§ DOCUMENT TEXT:
Beispiel #1
0
        /// <summary>
        /// Constructor
        /// </summary>
        /// <param name="wordNetDirectory">Path to WorNet directory (the one with the data and index files in it)</param>
        /// <param name="inMemory">Whether or not to store all data in memory. In-memory storage requires quite a bit of space
        /// but it is also very quick. The alternative (false) will cause the data to be searched on-disk with an efficient
        /// binary search algorithm.</param>
        public WordNetEngine(string wordNetDirectory, bool inMemory)
        {
            _wordNetDirectory = wordNetDirectory;
            _inMemory = inMemory;
            _posIndexWordSearchStream = null;
            _posSynSetDataFile = null;

            if (!System.IO.Directory.Exists(_wordNetDirectory))
                throw new DirectoryNotFoundException("Отсутствует WordNet директория:  " + _wordNetDirectory);

            // get data and index paths
            string[] dataPaths = new string[]
            {
                Path.Combine(_wordNetDirectory, "data.adj"),
                Path.Combine(_wordNetDirectory, "data.adv"),
                Path.Combine(_wordNetDirectory, "data.noun"),
                Path.Combine(_wordNetDirectory, "data.verb")
            };

            string[] indexPaths = new string[]
            {
                Path.Combine(_wordNetDirectory, "index.adj"),
                Path.Combine(_wordNetDirectory, "index.adv"),
                Path.Combine(_wordNetDirectory, "index.noun"),
                Path.Combine(_wordNetDirectory, "index.verb")
            };

            // make sure all files exist
            foreach (string path in dataPaths.Union(indexPaths))

§ SUPPLIED RECORDS:
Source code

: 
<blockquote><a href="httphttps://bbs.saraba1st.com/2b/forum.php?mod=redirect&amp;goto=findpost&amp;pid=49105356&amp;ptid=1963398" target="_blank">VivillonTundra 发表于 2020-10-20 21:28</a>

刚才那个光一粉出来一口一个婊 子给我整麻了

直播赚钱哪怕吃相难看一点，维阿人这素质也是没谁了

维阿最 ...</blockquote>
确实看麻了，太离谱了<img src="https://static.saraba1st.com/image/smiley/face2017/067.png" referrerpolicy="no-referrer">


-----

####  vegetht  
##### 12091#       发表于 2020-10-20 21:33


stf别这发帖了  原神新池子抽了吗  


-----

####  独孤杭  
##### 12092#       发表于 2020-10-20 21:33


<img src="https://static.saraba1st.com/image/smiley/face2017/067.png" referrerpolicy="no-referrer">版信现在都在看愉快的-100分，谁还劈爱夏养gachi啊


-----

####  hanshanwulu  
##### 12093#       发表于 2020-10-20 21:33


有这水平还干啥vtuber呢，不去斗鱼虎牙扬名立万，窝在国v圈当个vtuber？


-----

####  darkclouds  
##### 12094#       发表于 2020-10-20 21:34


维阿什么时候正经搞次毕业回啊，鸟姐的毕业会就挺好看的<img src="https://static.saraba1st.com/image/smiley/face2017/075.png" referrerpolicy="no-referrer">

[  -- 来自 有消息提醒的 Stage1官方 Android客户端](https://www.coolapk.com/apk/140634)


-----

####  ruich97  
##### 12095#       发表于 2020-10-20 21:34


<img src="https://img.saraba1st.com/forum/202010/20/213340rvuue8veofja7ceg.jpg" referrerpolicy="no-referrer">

§ QUESTIONS TO ANSWER:
1. In the WordNetEngine constructor code, how does the alternative to in-memory storage search the data?
2. Write out the part of the WordNetEngine constructor code that begins at the words "Beispiel #1" and ends after "wordNetDirectory, bool inMemory)".

§ ANSWERS PER TASK:
1. It searches the data on disk with an efficient binary search algorithm.

2.
Beispiel #1
0
        /// <summary>
        /// Constructor
        /// </summary>
        /// <param name="wordNetDirectory">Path to WorNet directory (the one with the data and index files in it)</param>
        /// <param name="inMemory">Whether or not to store all data in memory. In-memory storage requires quite a bit of space
        /// but it is also very quick. The alternative (false) will cause the data to be searched on-disk with an efficient
        /// binary search algorithm.</param>
        public WordNetEngine(string wordNetDirectory, bool inMemory)